Urgensi Ilmu Dalam Kehidupan
Majalahnabawi.com – Bila gajah mati meninggalkan gading, maka manusia mati meninggalkan sejarah. Akan tetapi, manusia bukanlah gajah yang tak berakal. Begitupun sebaliknya, gajah bukanlah manusia yang tak bergading. Ada hal menarik tentang gajah dan manusia yang perlu di ketahui. Yang berharga dari gajah adalah kekuatan fisik. Sementara yang berharga dari manusia adalah kekuatan pekerti dan ilmunya. Sejatinya antara gading dan ilmu tidak pantas untuk dibandingkan. Karena ilmu merupakan sesuatu yang sangat mulia. Ilmu akan tetap melekat pada pemiliknya kendati ia sudah tinggal tulang belulang dalam kubur. Demikian juga gading akan terlepas manakala gajah mati dalam waktu yang tidak terlampau lama.
Sejarah telah membuktikan, betapa para ilmuwan tetap hidup sepanjang masa. Kendati mereka telah tiada berabad-abad lamanya. Mereka dianggap masih hidup karena memiliki ilmu yang abadi, dan masih tetap menerangi kehidupan manusia. Begitu pula keberadaan keilmuan mereka yang masih tetap dimuliakan, diperhatikan, dan dijadikan pertimbangan bagi generasi sesudah mereka. Seperti halnya Imam Syafi’i, Imam al-Ghazali, Syeikh Abdul Qadir al-Jailani dan para ilmuan lainnya. Mereka merupakan pakar ilmuwan yang karya-karyanya masih tetap abadi sampai sekarang.
Ilmu Membuat Pemiliknya Kekal
Bila kita perhatikan, sering kali kita berkumpul dengan beragam manusia yang mempunyai pengetahuan berbeda-beda. Namun, nama kita tidak disebutkan. Mengapa demikian? Tentu jawabannnya karena kita tidak berilmu atau berilmu akan tetapi tidak mampu menerangi kehidupan manusia. Maka dari itu, sangat tepat sekali perumpaan bahwa orang yang bodoh itu mati sebelum dirinya mati. Karena kehidupannya sudah tidak di perhitungkan lagi layaknya manusia yang sudah mati.

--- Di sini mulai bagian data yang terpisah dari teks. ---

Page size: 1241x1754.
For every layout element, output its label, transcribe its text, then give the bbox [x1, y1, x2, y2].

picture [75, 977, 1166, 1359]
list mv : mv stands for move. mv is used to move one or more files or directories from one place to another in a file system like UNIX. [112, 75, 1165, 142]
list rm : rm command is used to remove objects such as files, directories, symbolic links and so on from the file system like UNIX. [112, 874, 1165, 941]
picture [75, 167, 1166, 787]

Syeikh al-Ajal Zhahiruddin yang dikenal dengan al-Maghribani di dalam kitab Ta’limu al-Muta’allim menulis sebuah syi’ir:
الجاهلون فموتى قبل موتههم # والعالمون وان متوا فأحياء
“Orang-orang bodoh itu mati sebelum mereka mati, sedangkan orang-orang alim itu hidup sekalipun mereka telah mati”

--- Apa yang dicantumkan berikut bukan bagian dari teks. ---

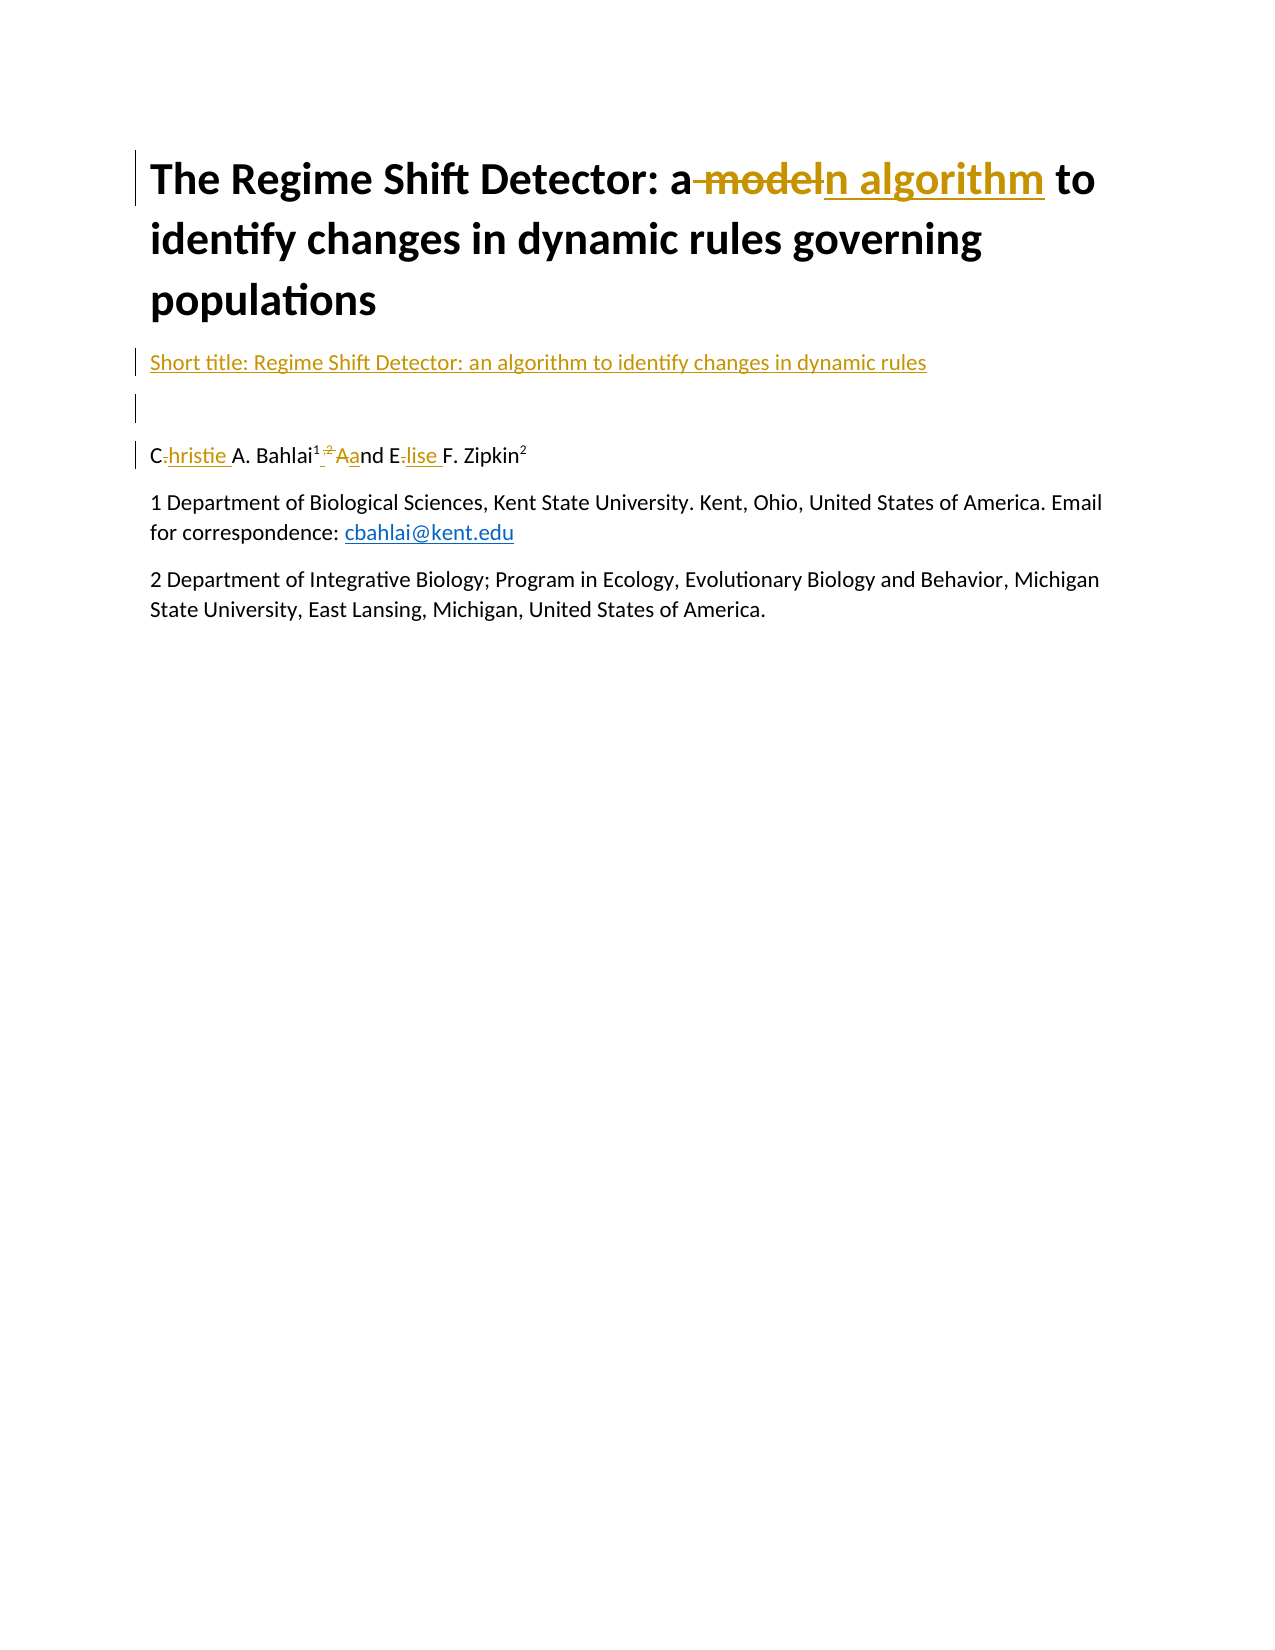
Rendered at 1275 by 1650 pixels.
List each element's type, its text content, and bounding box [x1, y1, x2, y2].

Kemudian Syeikh Burhanuddin menambahkan:
أخواالعلم حي خالد بعد موته # وأوصاله تحت التراب رميم
وذوالجهل ميت وهو يمشي على الثرى # يضن من الاحياء وهو عديم
“Orang yang berilmu akan tetap hidup kekal setelah ia mati, meskipun persendian badannya hancur tertimbun tanah. Sedangkan orang bodoh itu mati meskipun ia masih berjalan diatas bumi, ia disangka orang yang masih hidup padahal telah tiada”

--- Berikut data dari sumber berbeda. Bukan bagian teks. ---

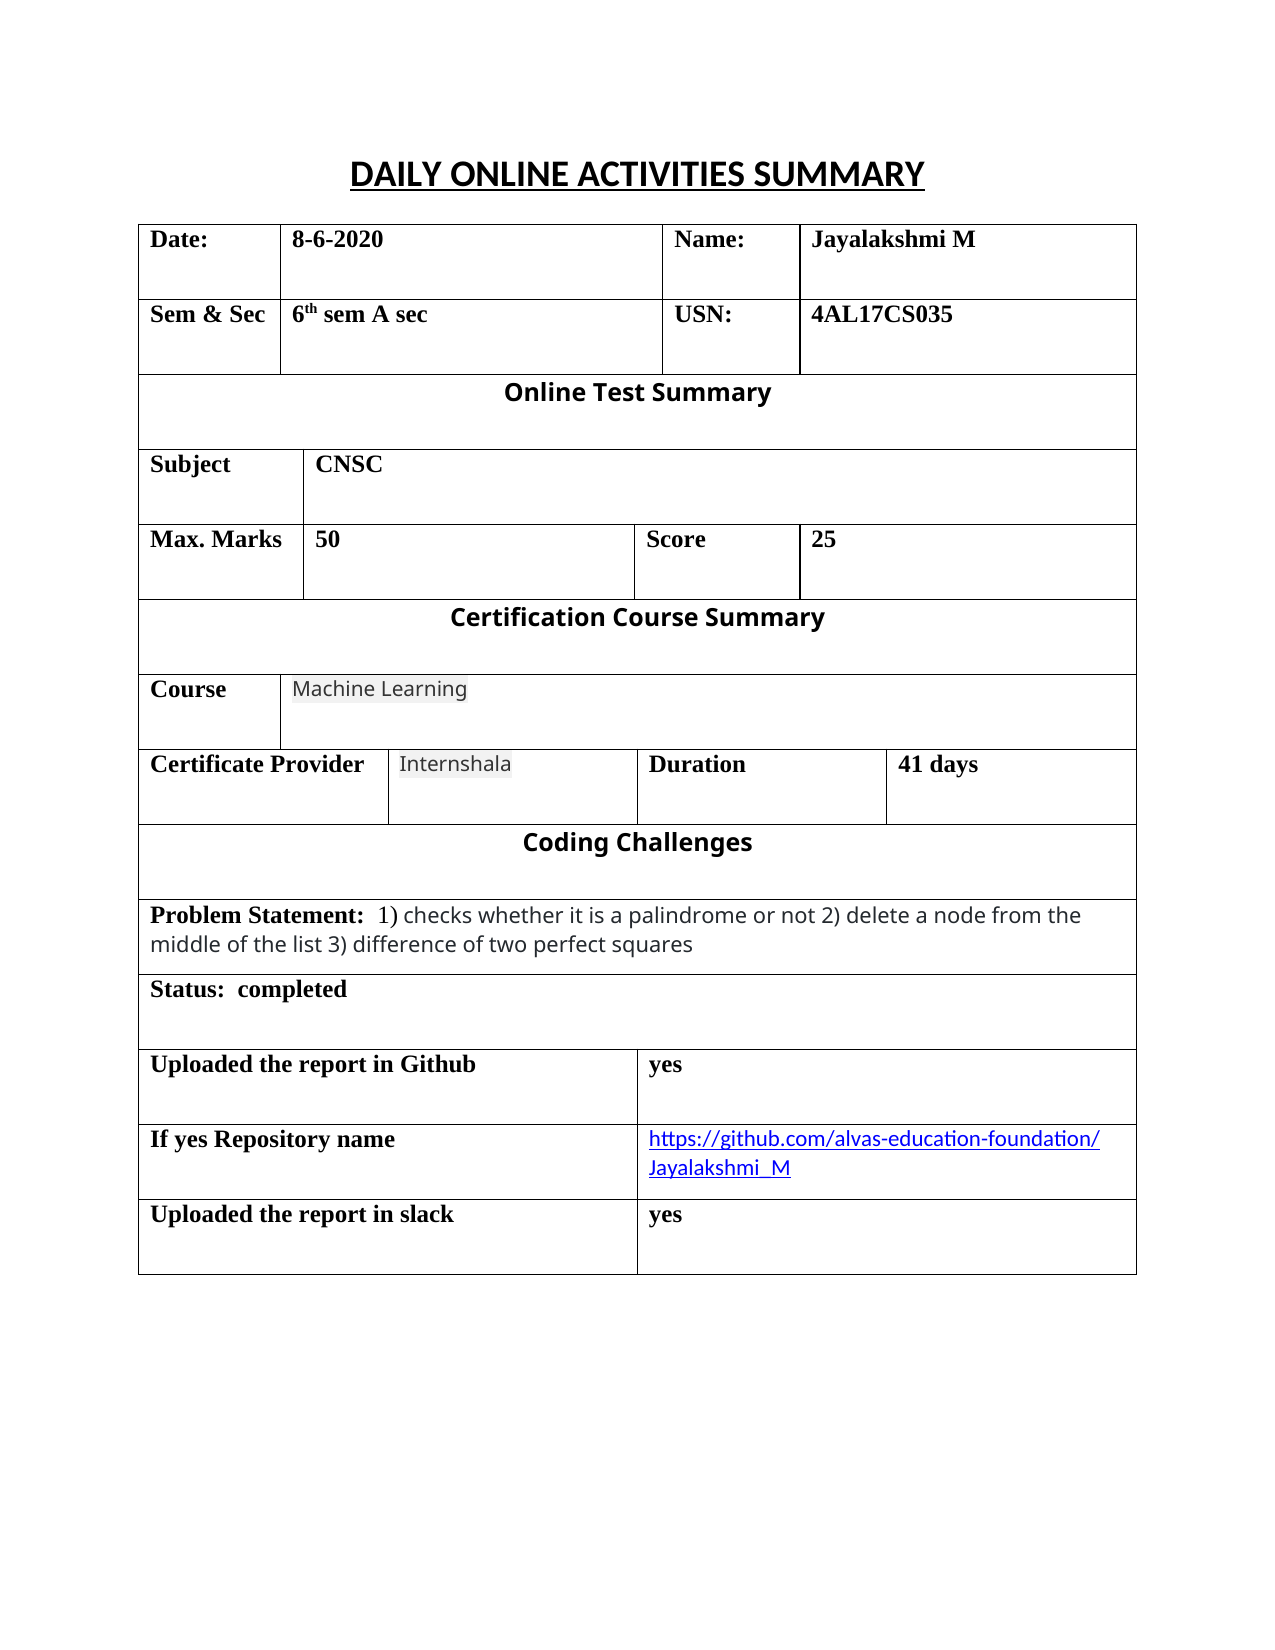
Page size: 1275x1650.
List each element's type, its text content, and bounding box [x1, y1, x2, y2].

table_cell If yes Repository name [139, 1125, 637, 1198]
table_cell Course [139, 675, 280, 748]
table_cell Internshala [389, 750, 637, 823]
table_cell Duration [638, 750, 886, 823]
table_cell Uploaded the report in slack [139, 1200, 637, 1273]
table_cell yes [638, 1050, 1136, 1123]
table_header 8-6-2020 [281, 225, 662, 298]
table_cell 25 [801, 525, 1136, 598]
table_cell Certificate Provider [139, 750, 388, 823]
table_cell 50 [304, 525, 634, 598]
table_cell Status: completed [139, 975, 1136, 1048]
table_cell 6th sem A sec [281, 300, 662, 373]
table_cell Online Test Summary [139, 375, 1136, 448]
table_cell Problem Statement: 1) checks whether it is a palindrome or not 2) delete a node from the middle of the list 3) difference of two perfect squares [139, 900, 1136, 973]
table_cell Sem & Sec [139, 300, 280, 373]
table_cell Coding Challenges [139, 825, 1136, 898]
table_cell CNSC [304, 450, 1136, 523]
table_cell Machine Learning [281, 675, 1136, 748]
table_cell Max. Marks [139, 525, 303, 598]
table_cell Uploaded the report in Github [139, 1050, 637, 1123]
table_cell https://github.com/alvas-education-foundation/Jayalakshmi_M [638, 1125, 1136, 1198]
text DAILY ONLINE ACTIVITIES SUMMARY [150, 150, 1125, 196]
table_cell Score [635, 525, 799, 598]
table_cell yes [638, 1200, 1136, 1273]
table_cell 4AL17CS035 [801, 300, 1136, 373]
table_cell 41 days [887, 750, 1136, 823]
table_header Jayalakshmi M [801, 225, 1136, 298]
table_cell Certification Course Summary [139, 600, 1136, 673]
table_cell USN: [663, 300, 799, 373]
table_header Name: [663, 225, 799, 298]
table_cell Subject [139, 450, 303, 523]
table_header Date: [139, 225, 280, 298]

Dengan demikian, mencari ilmu tidak boleh memiliki tujuan agar nama kita abadi. Memiliki ilmu bukan hanya menjadi tujuan pokok dalam belajar. Lebih dari itu, ilmu merupakan alat agar kitab bisa mengenal diri sendiri, bahwa diri kita adalah hamba yang lemah serta tidak mempunyai kemampuan apapun tanpa Rahmat dari Alah Swt. Dengan pengertian inilah, kita bisa menyembah tuhan tanpa pijakan apapun selain bahwa kita adalah hamba yang harus taat melaksanakan perintah-Nya dan menjauhi larangan-Nya.